Exercise materials:
★ ★ ★ ★ ★ ★ ★

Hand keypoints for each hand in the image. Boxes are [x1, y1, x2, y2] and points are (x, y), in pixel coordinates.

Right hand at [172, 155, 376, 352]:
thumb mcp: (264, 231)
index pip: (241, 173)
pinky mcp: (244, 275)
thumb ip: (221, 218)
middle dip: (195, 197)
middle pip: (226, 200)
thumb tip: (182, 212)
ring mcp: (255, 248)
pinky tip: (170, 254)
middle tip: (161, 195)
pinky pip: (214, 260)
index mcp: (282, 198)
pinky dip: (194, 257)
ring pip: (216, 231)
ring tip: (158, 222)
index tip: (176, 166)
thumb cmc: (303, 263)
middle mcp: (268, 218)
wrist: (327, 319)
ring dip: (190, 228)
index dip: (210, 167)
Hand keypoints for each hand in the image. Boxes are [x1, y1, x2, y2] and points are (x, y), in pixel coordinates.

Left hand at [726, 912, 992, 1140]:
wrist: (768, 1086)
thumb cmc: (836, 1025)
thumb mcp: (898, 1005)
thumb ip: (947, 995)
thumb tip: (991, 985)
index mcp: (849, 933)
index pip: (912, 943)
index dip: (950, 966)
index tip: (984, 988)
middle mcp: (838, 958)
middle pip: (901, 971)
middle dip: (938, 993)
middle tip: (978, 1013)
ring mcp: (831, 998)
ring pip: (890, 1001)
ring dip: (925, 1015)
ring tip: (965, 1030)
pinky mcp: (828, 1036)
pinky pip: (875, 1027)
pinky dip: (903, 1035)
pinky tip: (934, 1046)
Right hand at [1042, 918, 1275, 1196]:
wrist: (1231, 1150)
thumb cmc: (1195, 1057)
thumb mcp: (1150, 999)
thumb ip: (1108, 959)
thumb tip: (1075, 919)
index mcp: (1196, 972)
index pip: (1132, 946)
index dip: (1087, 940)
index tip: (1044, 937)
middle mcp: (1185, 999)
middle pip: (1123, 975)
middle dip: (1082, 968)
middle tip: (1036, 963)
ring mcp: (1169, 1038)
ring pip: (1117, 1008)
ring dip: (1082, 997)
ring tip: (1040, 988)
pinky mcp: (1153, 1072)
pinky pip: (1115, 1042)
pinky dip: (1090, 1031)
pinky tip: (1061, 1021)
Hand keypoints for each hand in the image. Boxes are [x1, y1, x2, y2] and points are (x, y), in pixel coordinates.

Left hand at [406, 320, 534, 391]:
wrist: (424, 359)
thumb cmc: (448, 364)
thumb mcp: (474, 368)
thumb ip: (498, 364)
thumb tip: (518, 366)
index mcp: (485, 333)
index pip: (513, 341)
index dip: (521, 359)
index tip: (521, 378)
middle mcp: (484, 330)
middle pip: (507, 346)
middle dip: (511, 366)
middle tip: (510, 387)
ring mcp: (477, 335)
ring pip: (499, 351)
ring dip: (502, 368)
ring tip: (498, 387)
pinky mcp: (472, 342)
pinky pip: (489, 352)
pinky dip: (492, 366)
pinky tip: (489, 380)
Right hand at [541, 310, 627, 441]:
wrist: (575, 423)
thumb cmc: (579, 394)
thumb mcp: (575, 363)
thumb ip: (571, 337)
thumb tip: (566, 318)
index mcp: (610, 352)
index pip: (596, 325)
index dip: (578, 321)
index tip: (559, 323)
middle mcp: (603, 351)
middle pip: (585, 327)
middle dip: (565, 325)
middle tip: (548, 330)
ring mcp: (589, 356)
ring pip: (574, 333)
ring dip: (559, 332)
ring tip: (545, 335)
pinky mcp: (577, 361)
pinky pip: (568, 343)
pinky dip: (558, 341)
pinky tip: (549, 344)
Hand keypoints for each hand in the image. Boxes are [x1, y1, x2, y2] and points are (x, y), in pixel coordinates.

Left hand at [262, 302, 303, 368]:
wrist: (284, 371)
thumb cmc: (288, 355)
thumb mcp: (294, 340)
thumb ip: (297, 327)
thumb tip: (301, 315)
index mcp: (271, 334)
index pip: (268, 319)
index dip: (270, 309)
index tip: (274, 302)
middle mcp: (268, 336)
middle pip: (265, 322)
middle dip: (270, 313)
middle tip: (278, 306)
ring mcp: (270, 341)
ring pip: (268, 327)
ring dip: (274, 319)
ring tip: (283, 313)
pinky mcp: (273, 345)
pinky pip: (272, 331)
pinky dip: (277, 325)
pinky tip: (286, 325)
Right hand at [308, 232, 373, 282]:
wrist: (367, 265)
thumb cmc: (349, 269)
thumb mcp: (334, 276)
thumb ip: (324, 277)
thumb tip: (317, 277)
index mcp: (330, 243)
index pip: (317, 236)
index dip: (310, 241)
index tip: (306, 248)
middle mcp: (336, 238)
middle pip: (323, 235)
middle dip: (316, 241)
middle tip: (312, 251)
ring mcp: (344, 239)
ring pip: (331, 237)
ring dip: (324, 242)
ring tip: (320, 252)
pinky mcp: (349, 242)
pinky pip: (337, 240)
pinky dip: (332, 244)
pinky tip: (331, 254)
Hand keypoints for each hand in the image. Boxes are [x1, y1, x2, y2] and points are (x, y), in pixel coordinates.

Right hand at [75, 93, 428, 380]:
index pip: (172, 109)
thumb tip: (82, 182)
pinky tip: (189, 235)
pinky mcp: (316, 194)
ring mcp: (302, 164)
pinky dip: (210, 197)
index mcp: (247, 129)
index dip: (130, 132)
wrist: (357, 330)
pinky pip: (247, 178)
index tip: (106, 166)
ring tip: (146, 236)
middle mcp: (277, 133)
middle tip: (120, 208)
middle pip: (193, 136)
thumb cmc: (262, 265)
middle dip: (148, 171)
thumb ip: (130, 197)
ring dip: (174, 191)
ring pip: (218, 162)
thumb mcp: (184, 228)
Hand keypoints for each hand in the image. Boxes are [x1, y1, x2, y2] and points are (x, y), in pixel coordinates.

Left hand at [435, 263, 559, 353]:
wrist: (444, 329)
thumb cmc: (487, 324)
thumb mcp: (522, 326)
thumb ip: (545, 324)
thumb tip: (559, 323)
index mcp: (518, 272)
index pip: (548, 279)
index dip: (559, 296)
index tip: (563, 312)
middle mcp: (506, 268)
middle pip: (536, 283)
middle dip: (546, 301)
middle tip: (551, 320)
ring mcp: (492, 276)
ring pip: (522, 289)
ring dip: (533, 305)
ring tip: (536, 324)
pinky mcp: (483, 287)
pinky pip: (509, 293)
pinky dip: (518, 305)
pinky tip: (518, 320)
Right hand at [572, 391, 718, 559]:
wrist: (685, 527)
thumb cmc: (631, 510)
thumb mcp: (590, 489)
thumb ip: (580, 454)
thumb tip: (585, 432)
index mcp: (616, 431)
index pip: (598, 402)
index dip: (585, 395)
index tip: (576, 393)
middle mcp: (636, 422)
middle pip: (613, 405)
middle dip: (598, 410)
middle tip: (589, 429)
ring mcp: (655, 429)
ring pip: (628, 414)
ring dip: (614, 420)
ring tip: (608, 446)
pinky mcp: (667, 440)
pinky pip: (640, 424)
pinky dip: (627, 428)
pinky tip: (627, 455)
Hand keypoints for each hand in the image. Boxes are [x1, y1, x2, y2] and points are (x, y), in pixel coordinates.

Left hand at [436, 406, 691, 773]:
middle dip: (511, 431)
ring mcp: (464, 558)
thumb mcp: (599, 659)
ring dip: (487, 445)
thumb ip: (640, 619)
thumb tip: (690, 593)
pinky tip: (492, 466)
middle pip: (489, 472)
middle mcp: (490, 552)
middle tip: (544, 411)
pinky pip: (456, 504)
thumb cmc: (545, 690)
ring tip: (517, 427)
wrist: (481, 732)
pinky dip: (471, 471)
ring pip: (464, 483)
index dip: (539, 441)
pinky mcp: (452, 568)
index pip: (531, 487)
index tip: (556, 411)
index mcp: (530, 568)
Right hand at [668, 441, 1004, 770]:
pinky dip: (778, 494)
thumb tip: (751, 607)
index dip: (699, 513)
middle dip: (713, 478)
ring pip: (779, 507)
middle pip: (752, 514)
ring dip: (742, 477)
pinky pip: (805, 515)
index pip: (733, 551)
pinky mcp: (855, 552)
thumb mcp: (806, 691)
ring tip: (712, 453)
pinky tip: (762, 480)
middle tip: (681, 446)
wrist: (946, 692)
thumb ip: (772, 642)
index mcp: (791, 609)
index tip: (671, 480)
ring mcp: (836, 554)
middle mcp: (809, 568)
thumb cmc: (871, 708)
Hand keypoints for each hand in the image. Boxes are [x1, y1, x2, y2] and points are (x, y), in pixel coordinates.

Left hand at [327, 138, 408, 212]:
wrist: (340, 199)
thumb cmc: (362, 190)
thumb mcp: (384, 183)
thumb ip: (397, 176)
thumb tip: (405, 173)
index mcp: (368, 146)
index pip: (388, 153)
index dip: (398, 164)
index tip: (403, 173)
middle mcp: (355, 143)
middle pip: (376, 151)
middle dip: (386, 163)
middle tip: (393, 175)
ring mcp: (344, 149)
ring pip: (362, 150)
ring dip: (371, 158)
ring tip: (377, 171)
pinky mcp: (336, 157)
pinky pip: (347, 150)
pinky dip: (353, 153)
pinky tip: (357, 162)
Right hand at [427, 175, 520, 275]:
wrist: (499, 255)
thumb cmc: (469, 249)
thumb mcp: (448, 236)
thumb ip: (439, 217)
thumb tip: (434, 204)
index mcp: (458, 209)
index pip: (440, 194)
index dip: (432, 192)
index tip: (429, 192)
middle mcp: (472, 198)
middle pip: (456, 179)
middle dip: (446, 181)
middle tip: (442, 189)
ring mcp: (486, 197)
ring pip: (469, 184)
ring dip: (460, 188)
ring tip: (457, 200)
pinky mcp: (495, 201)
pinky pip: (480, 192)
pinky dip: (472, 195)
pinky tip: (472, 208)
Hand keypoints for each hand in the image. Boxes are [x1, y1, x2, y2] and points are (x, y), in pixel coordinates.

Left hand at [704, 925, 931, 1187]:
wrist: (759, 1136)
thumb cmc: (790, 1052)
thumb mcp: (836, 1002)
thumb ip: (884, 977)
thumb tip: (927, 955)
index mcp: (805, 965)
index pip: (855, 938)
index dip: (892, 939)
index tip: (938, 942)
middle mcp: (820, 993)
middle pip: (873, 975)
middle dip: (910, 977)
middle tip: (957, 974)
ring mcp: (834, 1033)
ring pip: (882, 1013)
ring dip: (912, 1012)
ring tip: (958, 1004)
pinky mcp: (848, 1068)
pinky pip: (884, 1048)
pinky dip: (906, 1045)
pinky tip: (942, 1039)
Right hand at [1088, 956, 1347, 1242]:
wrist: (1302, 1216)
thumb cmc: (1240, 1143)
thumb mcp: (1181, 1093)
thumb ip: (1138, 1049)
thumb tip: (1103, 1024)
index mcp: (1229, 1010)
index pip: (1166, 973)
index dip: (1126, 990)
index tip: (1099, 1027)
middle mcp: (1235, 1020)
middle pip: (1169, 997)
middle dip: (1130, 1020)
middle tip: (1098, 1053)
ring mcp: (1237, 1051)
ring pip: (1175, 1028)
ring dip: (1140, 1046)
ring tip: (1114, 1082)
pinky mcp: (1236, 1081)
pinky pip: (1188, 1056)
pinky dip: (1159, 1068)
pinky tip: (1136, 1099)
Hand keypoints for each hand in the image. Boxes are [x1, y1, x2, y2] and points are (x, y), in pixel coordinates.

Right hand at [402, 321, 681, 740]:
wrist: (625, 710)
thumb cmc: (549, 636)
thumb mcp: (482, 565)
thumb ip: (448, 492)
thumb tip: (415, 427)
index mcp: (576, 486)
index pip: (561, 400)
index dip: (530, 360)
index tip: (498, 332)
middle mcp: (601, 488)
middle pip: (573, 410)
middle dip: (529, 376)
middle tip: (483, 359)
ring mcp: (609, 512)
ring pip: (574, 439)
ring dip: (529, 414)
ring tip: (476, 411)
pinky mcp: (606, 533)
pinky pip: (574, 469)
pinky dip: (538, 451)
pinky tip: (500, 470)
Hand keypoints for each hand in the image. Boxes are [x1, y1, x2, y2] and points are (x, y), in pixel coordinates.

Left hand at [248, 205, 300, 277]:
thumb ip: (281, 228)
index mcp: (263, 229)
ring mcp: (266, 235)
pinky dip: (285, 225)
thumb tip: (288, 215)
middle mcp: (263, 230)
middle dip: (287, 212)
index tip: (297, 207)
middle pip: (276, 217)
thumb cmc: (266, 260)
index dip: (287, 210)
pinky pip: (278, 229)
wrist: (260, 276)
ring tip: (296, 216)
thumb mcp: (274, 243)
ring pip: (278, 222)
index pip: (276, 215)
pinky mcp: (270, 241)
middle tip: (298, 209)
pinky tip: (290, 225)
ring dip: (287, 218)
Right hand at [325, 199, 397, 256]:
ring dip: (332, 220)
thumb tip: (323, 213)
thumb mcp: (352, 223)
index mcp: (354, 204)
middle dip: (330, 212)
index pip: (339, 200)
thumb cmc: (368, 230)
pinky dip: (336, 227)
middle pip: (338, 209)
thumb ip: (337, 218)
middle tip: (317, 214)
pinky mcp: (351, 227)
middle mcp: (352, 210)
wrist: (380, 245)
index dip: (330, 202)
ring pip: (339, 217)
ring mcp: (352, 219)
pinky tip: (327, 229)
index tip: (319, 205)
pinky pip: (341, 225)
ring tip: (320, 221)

★ ★ ★ ★ ★ ★ ★

The task:
Reproduce every line above containing "Right".

Exercise solution:
Right hand at [172, 155, 376, 352]:
Right hand at [1042, 918, 1275, 1196]:
Right hand at [541, 310, 627, 441]:
Right hand at [308, 232, 373, 282]:
Right hand at [75, 93, 428, 380]:
Right hand at [572, 391, 718, 559]:
Right hand at [668, 441, 1004, 770]:
Right hand at [427, 175, 520, 275]:
Right hand at [1088, 956, 1347, 1242]:
Right hand at [402, 321, 681, 740]:
Right hand at [325, 199, 397, 256]:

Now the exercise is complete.